◆ **DATA FOR REVIEW**

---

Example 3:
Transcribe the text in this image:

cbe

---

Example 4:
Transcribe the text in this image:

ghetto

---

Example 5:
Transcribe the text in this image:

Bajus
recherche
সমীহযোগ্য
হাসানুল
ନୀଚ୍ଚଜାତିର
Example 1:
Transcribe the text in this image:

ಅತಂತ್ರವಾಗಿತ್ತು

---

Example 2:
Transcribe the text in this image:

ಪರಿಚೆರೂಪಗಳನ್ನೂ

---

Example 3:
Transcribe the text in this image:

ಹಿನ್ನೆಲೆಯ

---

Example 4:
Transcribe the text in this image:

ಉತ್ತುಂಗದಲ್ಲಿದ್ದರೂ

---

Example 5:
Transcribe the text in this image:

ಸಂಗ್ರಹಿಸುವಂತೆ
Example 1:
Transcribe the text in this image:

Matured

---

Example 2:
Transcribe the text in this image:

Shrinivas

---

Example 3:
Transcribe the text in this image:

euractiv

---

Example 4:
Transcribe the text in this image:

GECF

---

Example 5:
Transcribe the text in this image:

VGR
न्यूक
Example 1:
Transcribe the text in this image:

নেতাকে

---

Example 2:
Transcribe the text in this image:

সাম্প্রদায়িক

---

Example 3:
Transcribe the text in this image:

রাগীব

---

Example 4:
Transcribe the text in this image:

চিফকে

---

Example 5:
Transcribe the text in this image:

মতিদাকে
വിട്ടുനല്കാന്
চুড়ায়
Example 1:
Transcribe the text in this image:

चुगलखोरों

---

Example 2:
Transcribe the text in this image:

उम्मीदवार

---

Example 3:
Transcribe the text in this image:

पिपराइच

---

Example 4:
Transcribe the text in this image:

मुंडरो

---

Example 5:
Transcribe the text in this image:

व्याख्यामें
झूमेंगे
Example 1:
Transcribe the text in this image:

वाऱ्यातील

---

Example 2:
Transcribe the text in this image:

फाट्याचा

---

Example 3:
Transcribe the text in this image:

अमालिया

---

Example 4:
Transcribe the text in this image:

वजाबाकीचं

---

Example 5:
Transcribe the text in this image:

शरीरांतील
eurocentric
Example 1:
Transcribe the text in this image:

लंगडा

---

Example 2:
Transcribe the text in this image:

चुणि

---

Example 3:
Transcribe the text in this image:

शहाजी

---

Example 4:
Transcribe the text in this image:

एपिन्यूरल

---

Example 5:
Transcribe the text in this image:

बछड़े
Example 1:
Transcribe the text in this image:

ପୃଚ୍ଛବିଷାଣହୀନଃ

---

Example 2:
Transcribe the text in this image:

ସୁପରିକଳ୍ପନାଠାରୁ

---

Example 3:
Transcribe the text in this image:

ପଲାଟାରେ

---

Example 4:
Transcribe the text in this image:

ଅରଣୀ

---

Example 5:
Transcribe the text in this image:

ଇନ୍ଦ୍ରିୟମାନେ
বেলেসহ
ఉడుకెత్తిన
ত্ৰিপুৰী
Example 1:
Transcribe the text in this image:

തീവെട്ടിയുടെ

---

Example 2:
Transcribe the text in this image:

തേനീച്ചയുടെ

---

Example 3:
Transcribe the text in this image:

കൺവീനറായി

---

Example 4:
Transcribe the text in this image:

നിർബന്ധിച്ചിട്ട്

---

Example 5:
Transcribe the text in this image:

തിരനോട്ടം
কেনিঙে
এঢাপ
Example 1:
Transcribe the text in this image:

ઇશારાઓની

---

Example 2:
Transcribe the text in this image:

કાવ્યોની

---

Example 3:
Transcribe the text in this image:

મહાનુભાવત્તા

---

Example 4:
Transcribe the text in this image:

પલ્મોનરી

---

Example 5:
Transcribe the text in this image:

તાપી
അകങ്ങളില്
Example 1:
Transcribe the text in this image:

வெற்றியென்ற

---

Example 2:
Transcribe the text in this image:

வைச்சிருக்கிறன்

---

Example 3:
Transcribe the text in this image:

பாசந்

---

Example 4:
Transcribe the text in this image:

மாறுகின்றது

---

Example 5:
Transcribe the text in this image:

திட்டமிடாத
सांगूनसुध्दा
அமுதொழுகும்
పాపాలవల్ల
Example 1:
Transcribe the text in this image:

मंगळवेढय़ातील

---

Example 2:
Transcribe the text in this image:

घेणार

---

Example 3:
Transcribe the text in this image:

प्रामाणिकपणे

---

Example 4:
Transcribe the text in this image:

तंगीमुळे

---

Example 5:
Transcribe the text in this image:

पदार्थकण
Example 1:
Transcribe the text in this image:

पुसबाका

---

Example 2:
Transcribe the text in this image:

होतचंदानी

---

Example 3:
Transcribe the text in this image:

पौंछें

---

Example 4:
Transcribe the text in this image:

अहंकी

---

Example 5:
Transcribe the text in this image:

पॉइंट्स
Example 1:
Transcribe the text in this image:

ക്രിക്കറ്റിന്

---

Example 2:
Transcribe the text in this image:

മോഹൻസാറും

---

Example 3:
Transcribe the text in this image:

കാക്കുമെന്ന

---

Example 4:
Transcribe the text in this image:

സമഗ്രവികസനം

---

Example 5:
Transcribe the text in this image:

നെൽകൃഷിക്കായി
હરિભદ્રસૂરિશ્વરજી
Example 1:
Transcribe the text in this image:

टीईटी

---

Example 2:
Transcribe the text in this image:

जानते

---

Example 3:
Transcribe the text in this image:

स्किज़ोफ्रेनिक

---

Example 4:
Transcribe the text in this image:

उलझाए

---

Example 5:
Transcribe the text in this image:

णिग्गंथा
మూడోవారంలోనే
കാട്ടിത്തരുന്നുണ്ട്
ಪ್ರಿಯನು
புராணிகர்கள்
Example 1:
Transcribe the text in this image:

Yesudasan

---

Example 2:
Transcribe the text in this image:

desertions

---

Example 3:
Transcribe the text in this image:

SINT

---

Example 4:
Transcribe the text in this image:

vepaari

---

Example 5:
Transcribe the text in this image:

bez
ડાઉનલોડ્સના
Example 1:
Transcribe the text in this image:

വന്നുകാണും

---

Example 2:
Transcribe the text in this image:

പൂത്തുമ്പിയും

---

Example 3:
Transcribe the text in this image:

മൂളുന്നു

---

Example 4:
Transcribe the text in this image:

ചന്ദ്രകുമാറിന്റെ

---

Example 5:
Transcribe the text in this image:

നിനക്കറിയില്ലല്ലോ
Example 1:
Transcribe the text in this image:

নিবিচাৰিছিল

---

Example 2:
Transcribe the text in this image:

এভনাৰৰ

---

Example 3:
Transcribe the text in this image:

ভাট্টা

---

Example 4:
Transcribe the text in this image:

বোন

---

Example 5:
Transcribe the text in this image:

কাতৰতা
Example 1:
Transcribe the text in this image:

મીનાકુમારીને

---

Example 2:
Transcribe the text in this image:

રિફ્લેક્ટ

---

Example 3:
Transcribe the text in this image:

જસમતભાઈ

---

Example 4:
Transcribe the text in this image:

◆ **TASK ITEM**
This exercise requires an exact copy of all the records.

◆ **WRITTEN ANSWER**
---

Example 3:
Transcribe the text in this image:

cbe

---

Example 4:
Transcribe the text in this image:

ghetto

---

Example 5:
Transcribe the text in this image:

Bajus
recherche
সমীহযোগ্য
হাসানুল
ନୀଚ୍ଚଜାତିର
Example 1:
Transcribe the text in this image:

ಅತಂತ್ರವಾಗಿತ್ತು

---

Example 2:
Transcribe the text in this image:

ಪರಿಚೆರೂಪಗಳನ್ನೂ

---

Example 3:
Transcribe the text in this image:

ಹಿನ್ನೆಲೆಯ

---

Example 4:
Transcribe the text in this image:

ಉತ್ತುಂಗದಲ್ಲಿದ್ದರೂ

---

Example 5:
Transcribe the text in this image:

ಸಂಗ್ರಹಿಸುವಂತೆ
Example 1:
Transcribe the text in this image:

Matured

---

Example 2:
Transcribe the text in this image:

Shrinivas

---

Example 3:
Transcribe the text in this image:

euractiv

---

Example 4:
Transcribe the text in this image:

GECF

---

Example 5:
Transcribe the text in this image:

VGR
न्यूक
Example 1:
Transcribe the text in this image:

নেতাকে

---

Example 2:
Transcribe the text in this image:

সাম্প্রদায়িক

---

Example 3:
Transcribe the text in this image:

রাগীব

---

Example 4:
Transcribe the text in this image:

চিফকে

---

Example 5:
Transcribe the text in this image:

মতিদাকে
വിട്ടുനല്കാന്
চুড়ায়
Example 1:
Transcribe the text in this image:

चुगलखोरों

---

Example 2:
Transcribe the text in this image:

उम्मीदवार

---

Example 3:
Transcribe the text in this image:

पिपराइच

---

Example 4:
Transcribe the text in this image:

मुंडरो

---

Example 5:
Transcribe the text in this image:

व्याख्यामें
झूमेंगे
Example 1:
Transcribe the text in this image:

वाऱ्यातील

---

Example 2:
Transcribe the text in this image:

फाट्याचा

---

Example 3:
Transcribe the text in this image:

अमालिया

---

Example 4:
Transcribe the text in this image:

वजाबाकीचं

---

Example 5:
Transcribe the text in this image:

शरीरांतील
eurocentric
Example 1:
Transcribe the text in this image:

लंगडा

---

Example 2:
Transcribe the text in this image:

चुणि

---

Example 3:
Transcribe the text in this image:

शहाजी

---

Example 4:
Transcribe the text in this image:

एपिन्यूरल

---

Example 5:
Transcribe the text in this image:

बछड़े
Example 1:
Transcribe the text in this image:

ପୃଚ୍ଛବିଷାଣହୀନଃ

---

Example 2:
Transcribe the text in this image:

ସୁପରିକଳ୍ପନାଠାରୁ

---

Example 3:
Transcribe the text in this image:

ପଲାଟାରେ

---

Example 4:
Transcribe the text in this image:

ଅରଣୀ

---

Example 5:
Transcribe the text in this image:

ଇନ୍ଦ୍ରିୟମାନେ
বেলেসহ
ఉడుకెత్తిన
ত্ৰিপুৰী
Example 1:
Transcribe the text in this image:

തീവെട്ടിയുടെ

---

Example 2:
Transcribe the text in this image:

തേനീച്ചയുടെ

---

Example 3:
Transcribe the text in this image:

കൺവീനറായി

---

Example 4:
Transcribe the text in this image:

നിർബന്ധിച്ചിട്ട്

---

Example 5:
Transcribe the text in this image:

തിരനോട്ടം
কেনিঙে
এঢাপ
Example 1:
Transcribe the text in this image:

ઇશારાઓની

---

Example 2:
Transcribe the text in this image:

કાવ્યોની

---

Example 3:
Transcribe the text in this image:

મહાનુભાવત્તા

---

Example 4:
Transcribe the text in this image:

પલ્મોનરી

---

Example 5:
Transcribe the text in this image:

તાપી
അകങ്ങളില്
Example 1:
Transcribe the text in this image:

வெற்றியென்ற

---

Example 2:
Transcribe the text in this image:

வைச்சிருக்கிறன்

---

Example 3:
Transcribe the text in this image:

பாசந்

---

Example 4:
Transcribe the text in this image:

மாறுகின்றது

---

Example 5:
Transcribe the text in this image:

திட்டமிடாத
सांगूनसुध्दा
அமுதொழுகும்
పాపాలవల్ల
Example 1:
Transcribe the text in this image:

मंगळवेढय़ातील

---

Example 2:
Transcribe the text in this image:

घेणार

---

Example 3:
Transcribe the text in this image:

प्रामाणिकपणे

---

Example 4:
Transcribe the text in this image:

तंगीमुळे

---

Example 5:
Transcribe the text in this image:

पदार्थकण
Example 1:
Transcribe the text in this image:

पुसबाका

---

Example 2:
Transcribe the text in this image:

होतचंदानी

---

Example 3:
Transcribe the text in this image:

पौंछें

---

Example 4:
Transcribe the text in this image:

अहंकी

---

Example 5:
Transcribe the text in this image:

पॉइंट्स
Example 1:
Transcribe the text in this image:

ക്രിക്കറ്റിന്

---

Example 2:
Transcribe the text in this image:

മോഹൻസാറും

---

Example 3:
Transcribe the text in this image:

കാക്കുമെന്ന

---

Example 4:
Transcribe the text in this image:

സമഗ്രവികസനം

---

Example 5:
Transcribe the text in this image:

നെൽകൃഷിക്കായി
હરિભદ્રસૂરિશ્વરજી
Example 1:
Transcribe the text in this image:

टीईटी

---

Example 2:
Transcribe the text in this image:

जानते

---

Example 3:
Transcribe the text in this image:

स्किज़ोफ्रेनिक

---

Example 4:
Transcribe the text in this image:

उलझाए

---

Example 5:
Transcribe the text in this image:

णिग्गंथा
మూడోవారంలోనే
കാട്ടിത്തരുന്നുണ്ട്
ಪ್ರಿಯನು
புராணிகர்கள்
Example 1:
Transcribe the text in this image:

Yesudasan

---

Example 2:
Transcribe the text in this image:

desertions

---

Example 3:
Transcribe the text in this image:

SINT

---

Example 4:
Transcribe the text in this image:

vepaari

---

Example 5:
Transcribe the text in this image:

bez
ડાઉનલોડ્સના
Example 1:
Transcribe the text in this image:

വന്നുകാണും

---

Example 2:
Transcribe the text in this image:

പൂത്തുമ്പിയും

---

Example 3:
Transcribe the text in this image:

മൂളുന്നു

---

Example 4:
Transcribe the text in this image:

ചന്ദ്രകുമാറിന്റെ

---

Example 5:
Transcribe the text in this image:

നിനക്കറിയില്ലല്ലോ
Example 1:
Transcribe the text in this image:

নিবিচাৰিছিল

---

Example 2:
Transcribe the text in this image:

এভনাৰৰ

---

Example 3:
Transcribe the text in this image:

ভাট্টা

---

Example 4:
Transcribe the text in this image:

বোন

---

Example 5:
Transcribe the text in this image:

কাতৰতা
Example 1:
Transcribe the text in this image:

મીનાકુમારીને

---

Example 2:
Transcribe the text in this image:

રિફ્લેક્ટ

---

Example 3:
Transcribe the text in this image:

જસમતભાઈ

---

Example 4:
Transcribe the text in this image:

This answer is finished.